Thursday, November 11, 1999

Titans in search of consistency

Have beaten league's best, but stumbled lately

The Cincinnati Enquirer

        The Tennessee Titans are 6-2 entering Sunday's game at Cincinnati, but it is a troubled 6-2.

        The franchise hopes to challenge for its first playoff berth since 1993, but last Sunday's 17-0 loss at Miami was a serious clunker. Of the five NFL teams that suffered at least one shutout in 1998, none made the playoffs.

        Coach Jeff Fisher, 38-40 in his career, gracefully presided over the team's tumultuous move from Houston three years ago. But after three straight 8-8 seasons, there is some urgency to break through.

        “All those 8-8s are getting monotonous to me, too,” Titans owner Bud Adams said in the offseason.

        There is some here-we-go-again grumbling in Nashville after the Miami loss, but Fisher is upbeat.

        “There is no internal pressure,” he told Cincinnati reporters in a teleconference Wednesday. “Nobody's looking over their shoulder. My job is to win for this owner, and there's no more pressure now to do that than there was in 1995.”

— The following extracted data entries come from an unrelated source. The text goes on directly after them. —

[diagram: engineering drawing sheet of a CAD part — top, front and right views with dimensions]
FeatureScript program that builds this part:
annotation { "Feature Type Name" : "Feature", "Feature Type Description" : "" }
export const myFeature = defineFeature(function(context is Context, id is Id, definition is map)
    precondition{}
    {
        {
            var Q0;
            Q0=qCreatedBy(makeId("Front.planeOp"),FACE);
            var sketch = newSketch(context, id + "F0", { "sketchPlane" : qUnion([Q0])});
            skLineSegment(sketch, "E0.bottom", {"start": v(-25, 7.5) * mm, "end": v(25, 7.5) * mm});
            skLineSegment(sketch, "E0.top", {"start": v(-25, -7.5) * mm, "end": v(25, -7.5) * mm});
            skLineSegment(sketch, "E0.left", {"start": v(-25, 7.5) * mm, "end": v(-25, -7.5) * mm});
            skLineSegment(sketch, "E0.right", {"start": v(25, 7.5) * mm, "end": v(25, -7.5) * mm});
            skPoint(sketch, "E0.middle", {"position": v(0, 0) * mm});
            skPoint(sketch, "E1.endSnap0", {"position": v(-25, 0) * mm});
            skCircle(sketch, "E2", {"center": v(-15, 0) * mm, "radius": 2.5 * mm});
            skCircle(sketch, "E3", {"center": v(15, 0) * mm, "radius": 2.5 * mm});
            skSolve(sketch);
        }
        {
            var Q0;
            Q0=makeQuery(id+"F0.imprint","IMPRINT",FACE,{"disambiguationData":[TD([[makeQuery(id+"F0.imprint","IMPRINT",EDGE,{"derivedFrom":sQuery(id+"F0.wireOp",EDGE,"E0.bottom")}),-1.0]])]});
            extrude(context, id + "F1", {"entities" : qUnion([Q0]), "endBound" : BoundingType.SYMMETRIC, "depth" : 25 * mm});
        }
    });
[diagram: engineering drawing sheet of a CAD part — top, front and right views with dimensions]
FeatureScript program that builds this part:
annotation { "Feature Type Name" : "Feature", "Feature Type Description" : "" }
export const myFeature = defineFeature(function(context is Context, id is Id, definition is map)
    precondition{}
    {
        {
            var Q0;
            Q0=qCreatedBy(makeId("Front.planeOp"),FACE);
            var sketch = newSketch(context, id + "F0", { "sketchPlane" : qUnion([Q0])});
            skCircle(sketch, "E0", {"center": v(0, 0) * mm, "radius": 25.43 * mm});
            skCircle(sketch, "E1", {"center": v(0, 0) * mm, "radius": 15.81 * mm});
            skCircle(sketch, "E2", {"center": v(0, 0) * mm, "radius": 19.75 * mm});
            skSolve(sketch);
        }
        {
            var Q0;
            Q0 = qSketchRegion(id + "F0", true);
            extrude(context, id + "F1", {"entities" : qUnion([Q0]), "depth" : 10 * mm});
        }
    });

        After two difficult, nomadic seasons — one in Memphis' Liberty Bowl, one in Nashville's Vanderbilt Stadium — the Titans opened their permanent home this year, 67,000-seat Adelphia Coliseum.

        After working out of trailers and other subpar environs for two years, the team seems energized and the fans finally care. Things got rolling with a 36-35 comeback win over Cincinnati in the season opener, and the Titans have dealt Jacksonville its only loss and handed the Rams their first defeat Oct. 31.

        “It's a good feeling to have a home,” veteran safety Blaine Bishop said Wednesday. “I was one of those guys who thought it didn't matter where you played, but it does make a difference.”

        Fisher drew chuckles Wednesday when he mentioned the amenities of the Titans' new facilities, including breakfast served daily to the players. The Bengals have taken heat for not doing that.

        “The players enjoy coming to work now,” Fisher said.

        The Titans are 4-0 at home, where the crowds have been consistently loud. They helped cause the Rams to false-start several times.

        “The fans are our 12th man,” Bishop said.

        Yet, there is trouble in the would-be paradise. The loss at Miami, in which quarterback Steve McNair threw three interceptions and the Titans were embarrassed on national TV (ESPN), has some collars tight. The Titans haven't scored a touchdown in seven quarters, and are pondering their first shutout loss in 10 years.

        Perhaps the one-point win over lowly Cincinnati was an early warning?

        “We feel fortunate to be where we are,” Fisher said. “We don't believe we've played consistent football for four quarters, in all phases of the game. We feel like we're starting our season over now.”

        Fisher said all the right things about the Bengals Wednesday, as every opposing coach does. No, he can't figure out why the Bengals are 1-8 with the talent they have, etc., etc. But he also likes where he is, with the Titans riding a franchise-record 10 straight wins vs. AFC Central opponents.

        “At the beginning of the year, if you told me we'd be 6-2,” Fisher said, “we'd take it. But we need to get back on the winning track.”